**Exercice 1**
Reformulez sous forme de liste le paragraphe de l’article sur la criminalité au Nouveau-Brunswick qui commence par « Le taux de criminalité, soit le nombre ». Conservez-en les faits essentiels.
**Exercice 2**
D’après l’article sur la criminalité au Nouveau-Brunswick, les affirmations suivantes sont-elles exactes ? Répondez par oui ou par non, en citant les mots décisifs de l’article.
(a) Le Yukon et le Nunavut ont eux aussi connu une amélioration de leur IGC.
(b) La moyenne de l’IGC au Canada a baissé en 2022.
(c) Sur les dix dernières années, l’IGC du Nouveau-Brunswick a augmenté de 17 %.
**Exercice 3**
Poursuivez l’article sur la criminalité au Nouveau-Brunswick à la suite de sa dernière phrase.

**Document source**
★ ★ ★ ★ ★

Diminution de la criminalité au Nouveau-Brunswick en 2022

Le Nouveau-Brunswick a été la seule province du Canada à voir son Indice de gravité de la criminalité (IGC) diminuer en 2022 selon des données de Statistique Canada.

_______________________

Bobby Therrien

IJL – Réseau.Presse – Acadie Nouvelle

La province a connu une diminution de 2% de son IGC. Cet indice de criminalité suit essentiellement l’évolution de la gravité des crimes déclarés par la police.

Les deux seuls autres endroits au pays à avoir connu une amélioration à ce chapitre sont les territoires du Yukon et du Nunavut.

Malgré ce léger ralentissement, le Nouveau-Brunswick demeure l’endroit de l’est du Canada qui affiche l’IGC le plus élevé (86,2). Même si la moyenne de l’IGC au Canada a augmenté de 4% en 2022, l’indice de la province se situe à 8 points au-dessus de la moyenne nationale (78,1).

La province a aussi connu une augmentation de son IGC de 27% au cours des dix dernières années.

Le taux de criminalité, soit le nombre de crimes déclarés par la police par tranche de 100 000 habitants (fondé sur les infractions au Code criminel, excepté les délits de la route), a également diminué de 2% au Nouveau-Brunswick de 2021 à 2022. Il était de 6420 par rapport à 6470 en 2021. Sur une période de dix ans par contre (2012 à 2022), le taux de criminalité a connu une augmentation de 17%.

★ ★ ★ ★ ★

**Données présentées**
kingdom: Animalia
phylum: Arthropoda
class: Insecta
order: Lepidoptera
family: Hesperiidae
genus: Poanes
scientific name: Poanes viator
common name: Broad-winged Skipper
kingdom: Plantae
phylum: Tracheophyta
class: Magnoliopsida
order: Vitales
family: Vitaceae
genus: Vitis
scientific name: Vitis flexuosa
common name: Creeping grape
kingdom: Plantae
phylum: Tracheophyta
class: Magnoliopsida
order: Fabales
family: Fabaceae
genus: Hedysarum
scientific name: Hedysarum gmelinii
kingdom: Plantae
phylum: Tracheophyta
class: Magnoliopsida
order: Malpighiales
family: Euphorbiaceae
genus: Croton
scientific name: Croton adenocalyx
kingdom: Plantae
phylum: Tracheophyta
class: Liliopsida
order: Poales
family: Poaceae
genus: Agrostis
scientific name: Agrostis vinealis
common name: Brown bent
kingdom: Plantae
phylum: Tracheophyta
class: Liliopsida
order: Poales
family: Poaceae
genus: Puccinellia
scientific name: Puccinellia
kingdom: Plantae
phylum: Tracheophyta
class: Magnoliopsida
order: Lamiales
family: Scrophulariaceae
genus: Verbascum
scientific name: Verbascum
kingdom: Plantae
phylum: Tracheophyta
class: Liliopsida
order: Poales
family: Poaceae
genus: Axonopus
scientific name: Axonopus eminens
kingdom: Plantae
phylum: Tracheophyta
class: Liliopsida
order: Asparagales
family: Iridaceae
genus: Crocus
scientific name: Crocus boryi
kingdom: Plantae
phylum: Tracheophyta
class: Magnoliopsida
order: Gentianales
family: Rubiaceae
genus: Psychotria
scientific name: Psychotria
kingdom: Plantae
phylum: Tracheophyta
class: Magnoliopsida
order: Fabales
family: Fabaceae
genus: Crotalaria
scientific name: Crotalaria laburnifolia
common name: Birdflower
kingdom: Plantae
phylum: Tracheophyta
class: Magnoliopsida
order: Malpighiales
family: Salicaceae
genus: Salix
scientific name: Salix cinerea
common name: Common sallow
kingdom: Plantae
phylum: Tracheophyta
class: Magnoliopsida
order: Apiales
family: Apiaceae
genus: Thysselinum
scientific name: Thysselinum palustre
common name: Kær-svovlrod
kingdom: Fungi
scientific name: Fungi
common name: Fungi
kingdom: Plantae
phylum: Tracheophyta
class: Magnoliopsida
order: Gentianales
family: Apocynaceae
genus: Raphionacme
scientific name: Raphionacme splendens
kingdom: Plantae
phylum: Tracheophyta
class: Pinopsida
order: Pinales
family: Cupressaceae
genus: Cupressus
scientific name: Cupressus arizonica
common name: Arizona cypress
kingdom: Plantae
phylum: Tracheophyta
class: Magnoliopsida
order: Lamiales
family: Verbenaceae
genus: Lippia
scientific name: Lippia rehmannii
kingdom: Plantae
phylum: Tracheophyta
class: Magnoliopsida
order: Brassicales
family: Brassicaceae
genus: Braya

★ ★ ★ ★ ★

**Réponse attendue 1**
- Définition du taux de criminalité : nombre de crimes déclarés par la police pour 100 000 habitants. Il est établi d’après les infractions au Code criminel, à l’exception des délits de la route.
- Au Nouveau-Brunswick, le taux a baissé de 2 % de 2021 à 2022, passant de 6470 à 6420.
- De 2012 à 2022, il a augmenté de 17 %.

**Réponse attendue 2**
(a) Oui : « Les deux seuls autres endroits au pays à avoir connu une amélioration à ce chapitre sont les territoires du Yukon et du Nunavut. »
(b) Non : « la moyenne de l’IGC au Canada a augmenté de 4% en 2022 ».
(c) Non : « La province a aussi connu une augmentation de son IGC de 27% au cours des dix dernières années. »

**Réponse attendue 3**
Au Canada, il a augmenté de 5% de 2021 à 2022, mais il demeure tout de même en dessous de la moyenne du Nouveau-Brunswick avec 5668 affaires par 100 000 habitants

Un peu plus de 52 000 crimes ont été déclarés par les corps policiers du Nouveau-Brunswick en 2022, ce qui n’inclut pas les délits de la route.

Même si de manière générale, le taux de criminalité a connu une diminution, l’indice de crimes avec violence a augmenté de près de 8% de 2021 à 2022 dans la province. Il a augmenté de 5% au Canada.

Celui des crimes sans violence, y compris les crimes contre les biens, les délits de la route, les infractions relatives aux drogues et toutes les infractions à des lois fédérales, a connu une diminution de 5% au Nouveau-Brunswick, alors qu’il a augmenté de 4% au Canada.

Une bonne façon de faire état de la gravité de la criminalité?

Même s’il s’agit de l’outil d’analyse de Statistique Canada depuis quelques années, la professeur en criminologie à l’Université de Moncton, Véronique Chadillon-Farinacci, doute de la pertinence de l’IGC pour faire un portrait fidèle de la gravité des crimes au Nouveau-Brunswick et ailleurs au Canada.

Se basant sur d’autres chercheurs qui ont aussi remis l’IGC en question au fil des années, elle croit que cette façon de mesurer la criminalité n’est pas adéquate, surtout pour évaluer si une ville est dangereuse ou non, car elle ne capture pas seulement que la gravité des crimes, mais aussi le taux de criminalité, influencé par le nombre d’habitants.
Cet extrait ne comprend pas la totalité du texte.